PROVIDED ENTRIES
◆ ◆ ◆ ◆
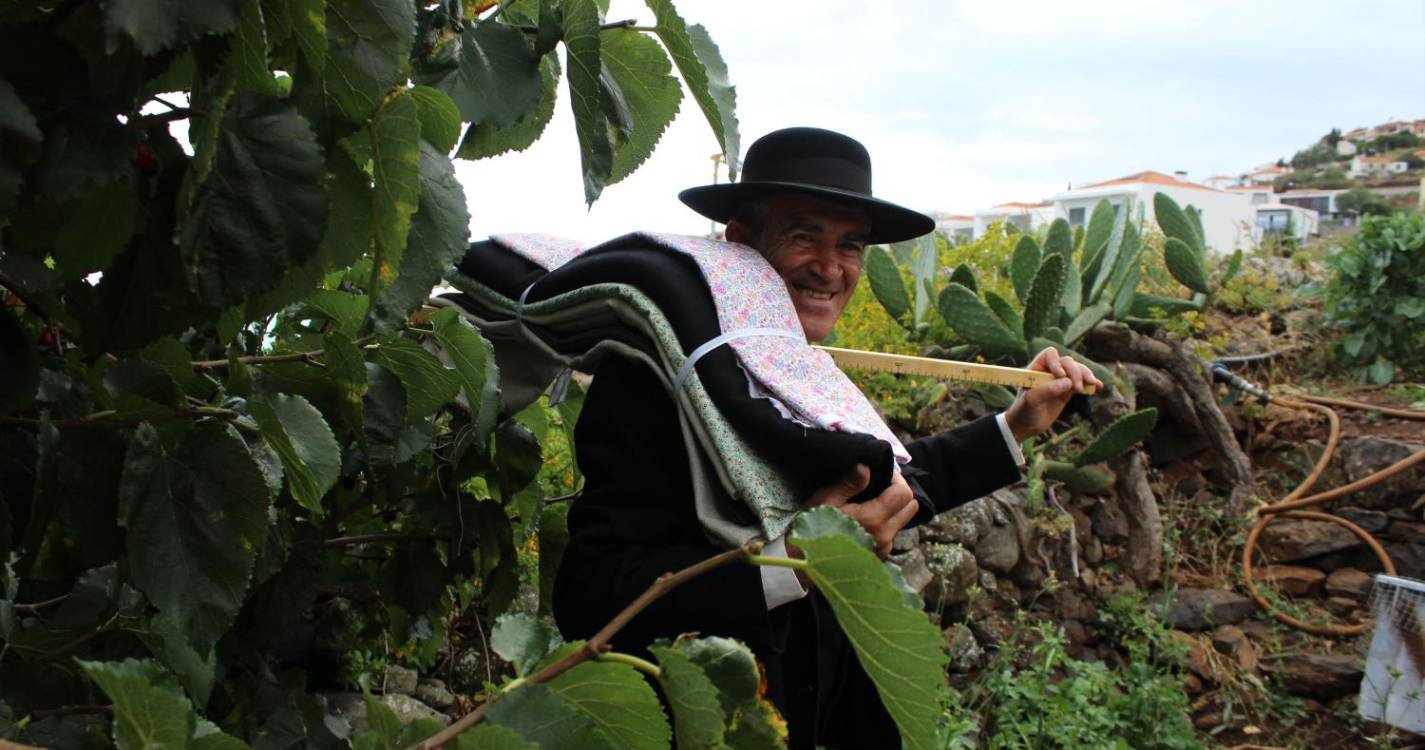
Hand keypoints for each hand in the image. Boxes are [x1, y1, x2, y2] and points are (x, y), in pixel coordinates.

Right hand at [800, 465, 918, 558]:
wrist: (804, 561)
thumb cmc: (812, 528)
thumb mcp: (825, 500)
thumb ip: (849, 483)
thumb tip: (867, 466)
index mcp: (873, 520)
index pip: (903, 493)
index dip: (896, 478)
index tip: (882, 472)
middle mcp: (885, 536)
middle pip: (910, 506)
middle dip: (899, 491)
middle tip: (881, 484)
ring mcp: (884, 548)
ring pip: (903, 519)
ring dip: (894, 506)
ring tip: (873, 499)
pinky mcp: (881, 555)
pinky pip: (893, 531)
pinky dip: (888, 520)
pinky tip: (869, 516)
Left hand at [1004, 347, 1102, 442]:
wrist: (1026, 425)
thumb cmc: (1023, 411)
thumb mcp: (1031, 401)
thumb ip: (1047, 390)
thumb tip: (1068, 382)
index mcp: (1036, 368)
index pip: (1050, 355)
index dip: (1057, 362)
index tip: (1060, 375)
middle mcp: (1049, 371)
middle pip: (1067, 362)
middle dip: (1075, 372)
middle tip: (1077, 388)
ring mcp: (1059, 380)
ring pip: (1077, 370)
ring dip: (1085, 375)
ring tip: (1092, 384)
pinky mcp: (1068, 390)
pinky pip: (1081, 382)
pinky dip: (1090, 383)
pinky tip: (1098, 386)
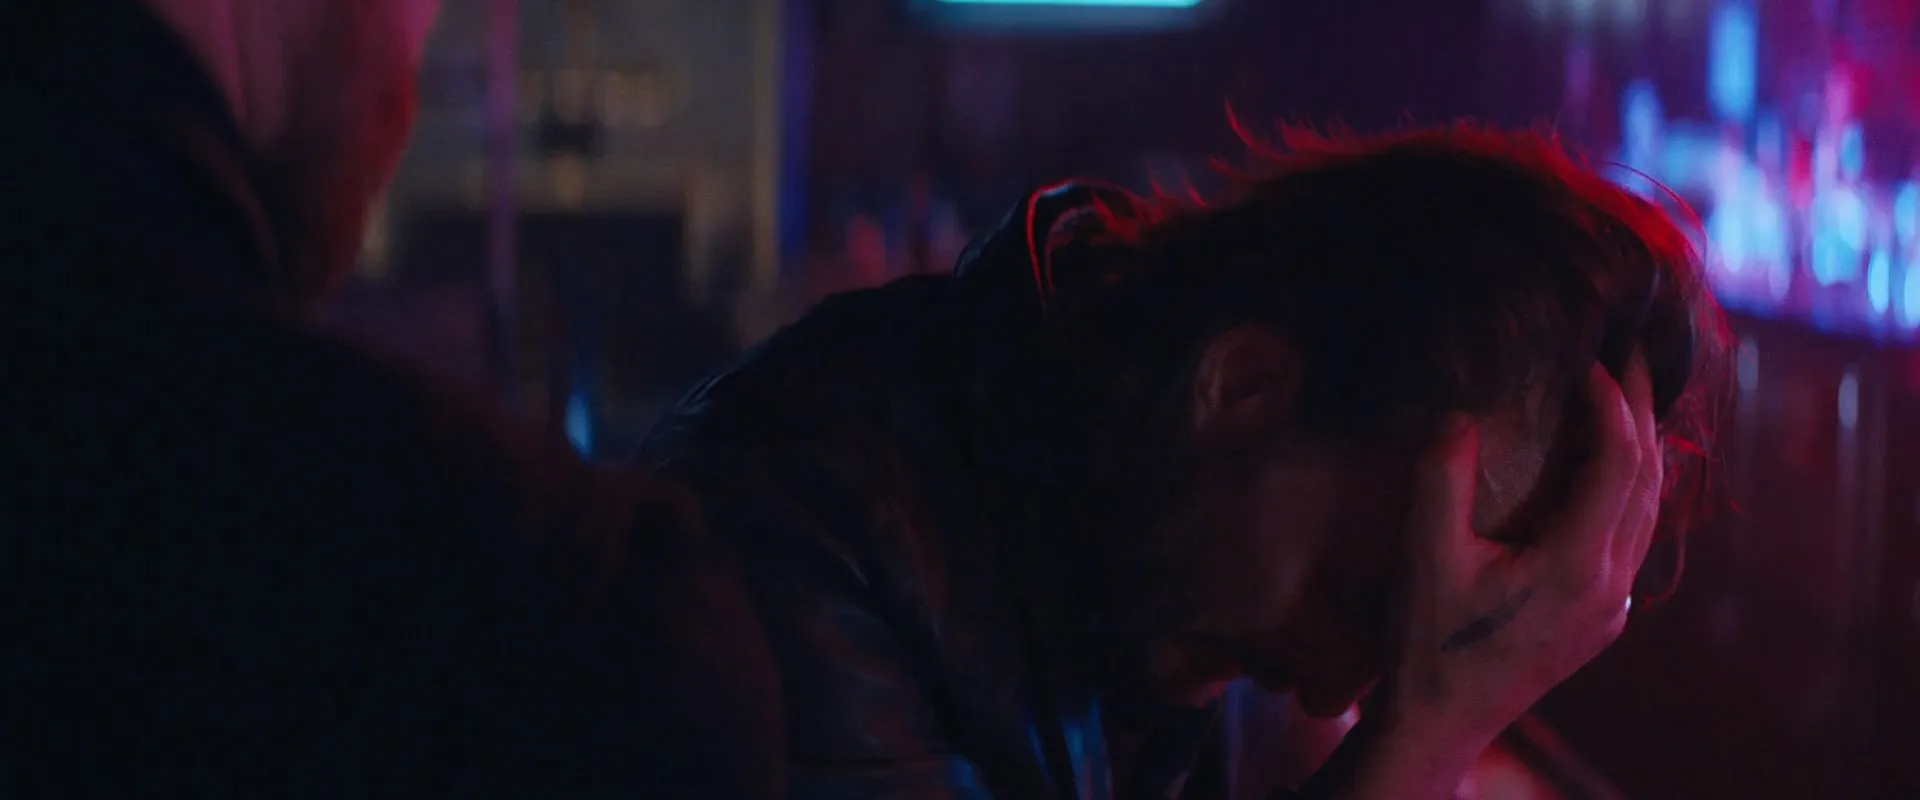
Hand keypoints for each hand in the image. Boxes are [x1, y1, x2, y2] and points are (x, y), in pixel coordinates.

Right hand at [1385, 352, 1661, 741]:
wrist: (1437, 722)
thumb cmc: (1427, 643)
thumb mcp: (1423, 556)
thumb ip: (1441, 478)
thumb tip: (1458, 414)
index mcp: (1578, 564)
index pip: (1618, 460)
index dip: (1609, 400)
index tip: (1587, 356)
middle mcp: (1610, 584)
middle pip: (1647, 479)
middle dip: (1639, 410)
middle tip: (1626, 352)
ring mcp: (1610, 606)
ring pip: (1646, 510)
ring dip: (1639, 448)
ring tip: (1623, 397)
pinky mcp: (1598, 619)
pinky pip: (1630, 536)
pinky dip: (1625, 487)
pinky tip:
◆ ◆ ◆ ◆
Take the line containing "thumb cmc: (1427, 643)" and every line after it up to the last line of the listing, and output them exactly, with nothing else.

thumb cmc: (1427, 643)
thumb mcp: (1423, 556)
thumb ip: (1441, 478)
thumb tip: (1458, 414)
index mcp: (1578, 564)
index pip: (1618, 460)
index dip: (1609, 400)
index tip: (1587, 356)
middle mcp: (1610, 584)
middle pip: (1647, 479)
middle dip: (1639, 410)
middle tip: (1626, 352)
ring mcp: (1610, 606)
ring pip: (1646, 510)
ring dip: (1639, 448)
ring tip: (1623, 397)
pinky mcp: (1598, 619)
pinky pip: (1630, 536)
pinky dip: (1625, 487)
pinky tip:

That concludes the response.